Work item:
Omit the images and reproduce the rest of the entries exactly.

(Task input begins)

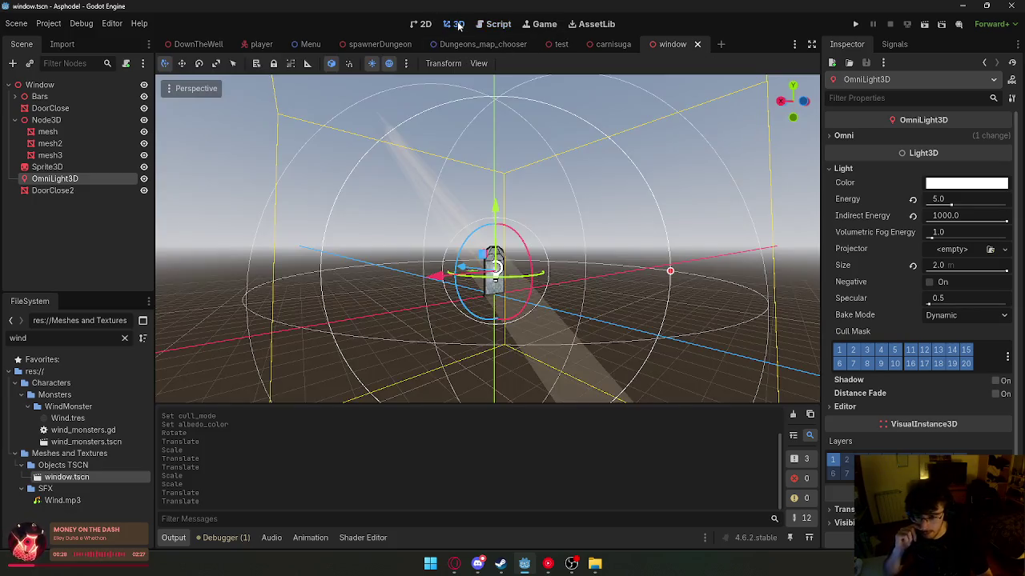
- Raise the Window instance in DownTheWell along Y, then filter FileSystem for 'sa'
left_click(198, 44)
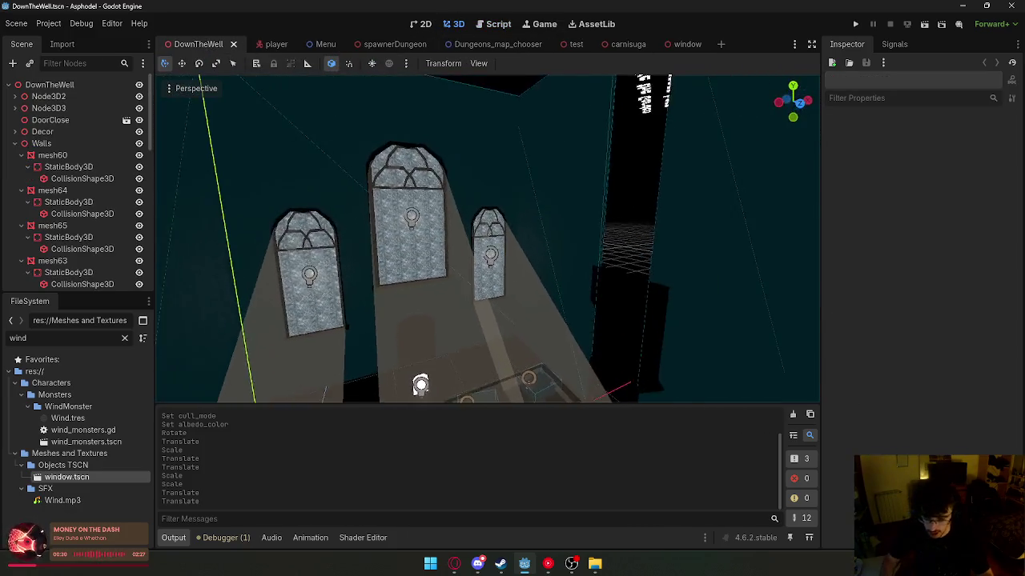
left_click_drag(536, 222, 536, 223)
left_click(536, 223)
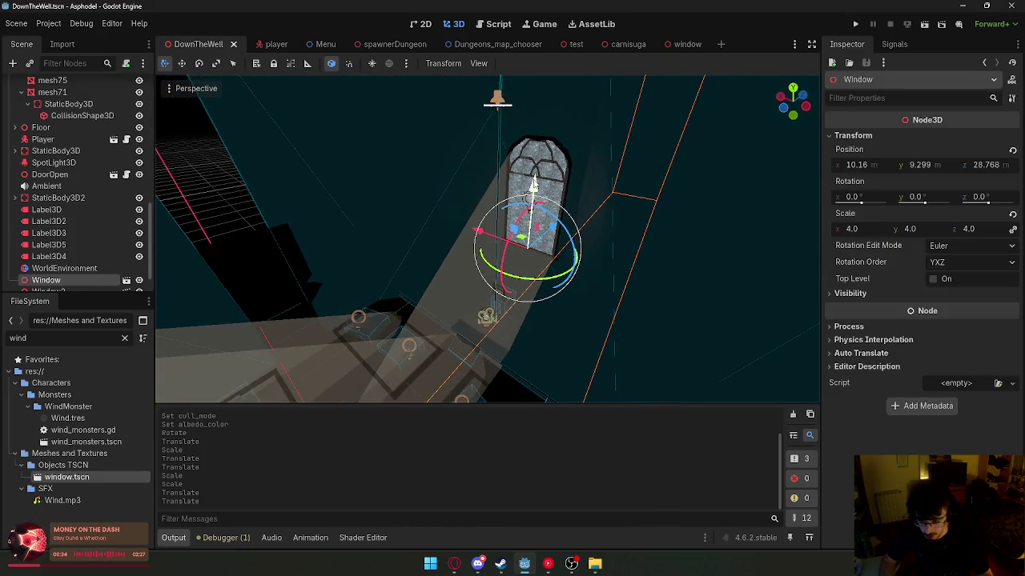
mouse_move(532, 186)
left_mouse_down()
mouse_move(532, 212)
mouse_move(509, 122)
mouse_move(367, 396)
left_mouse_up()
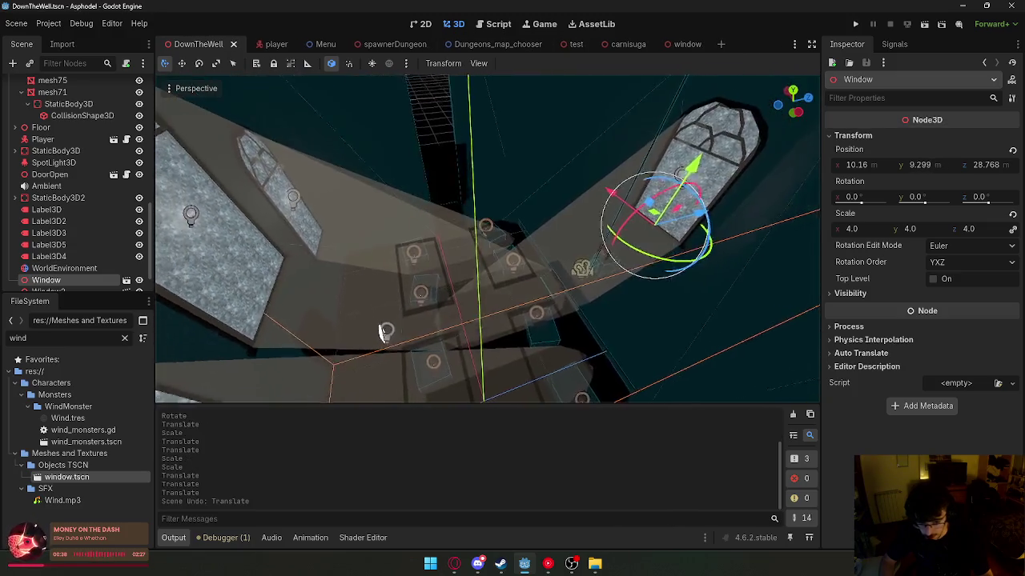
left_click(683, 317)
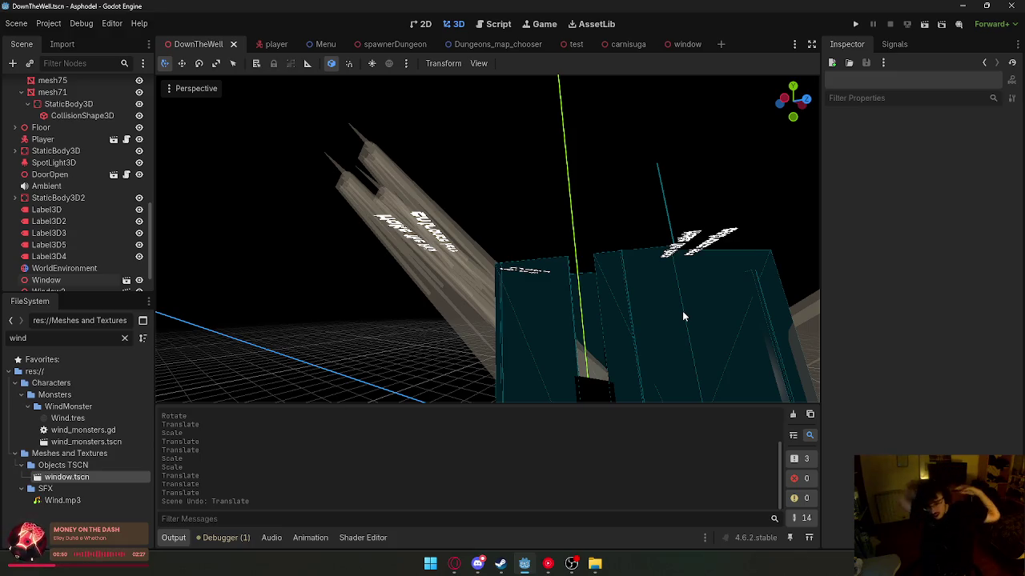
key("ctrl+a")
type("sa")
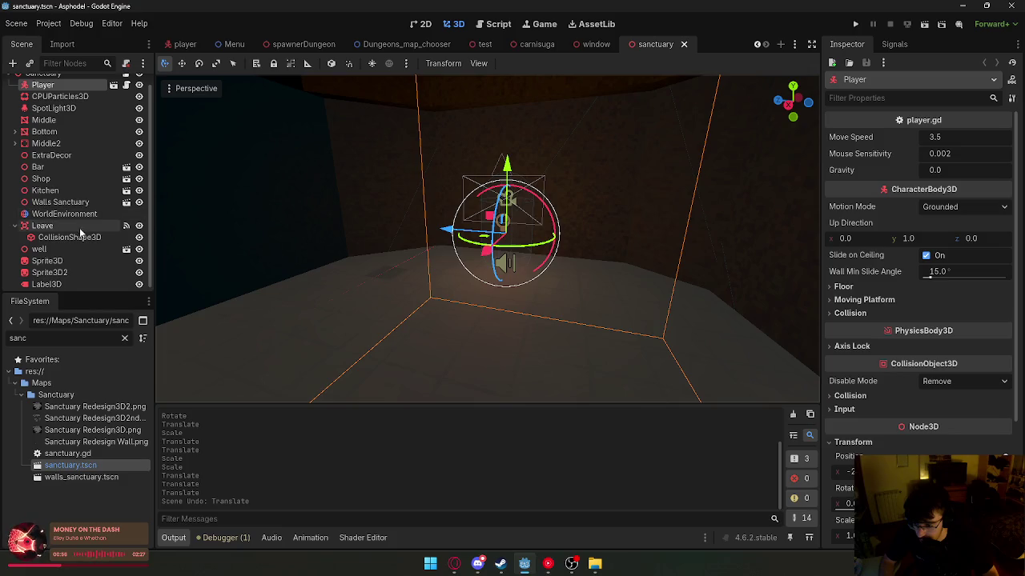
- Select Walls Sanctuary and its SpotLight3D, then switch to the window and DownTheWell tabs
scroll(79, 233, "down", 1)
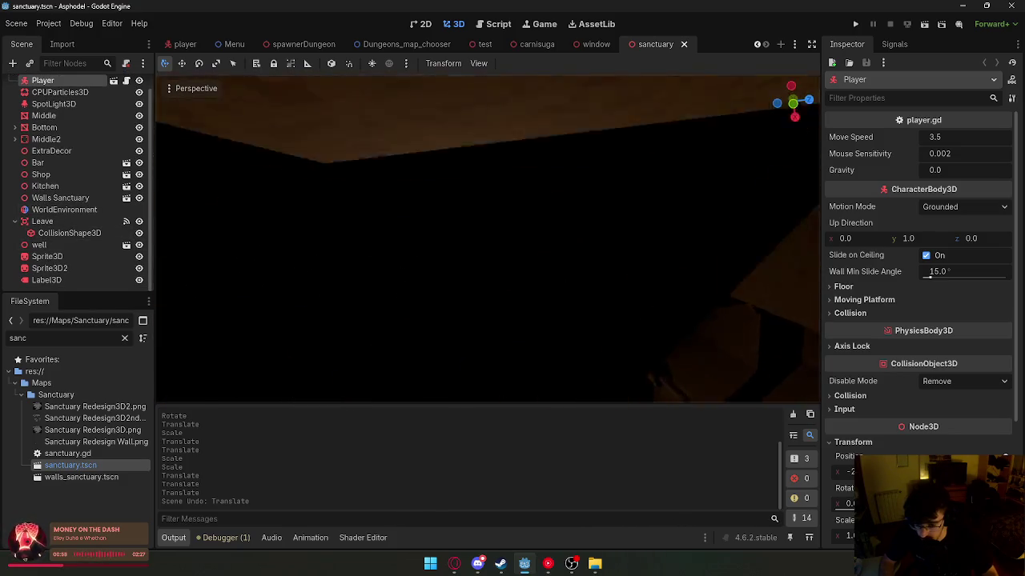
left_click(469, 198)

(Task input ends)

Result below:
- Raise the Window instance in DownTheWell along Y, then filter FileSystem for 'sa'
left_click(198, 44)
left_click_drag(536, 222, 536, 223)
left_click(536, 223)
mouse_move(532, 186)
left_mouse_down()
mouse_move(532, 212)
mouse_move(509, 122)
mouse_move(367, 396)
left_mouse_up()
left_click(683, 317)
key("ctrl+a")
type("sa")
- Select Walls Sanctuary and its SpotLight3D, then switch to the window and DownTheWell tabs
scroll(79, 233, "down", 1)
left_click(469, 198)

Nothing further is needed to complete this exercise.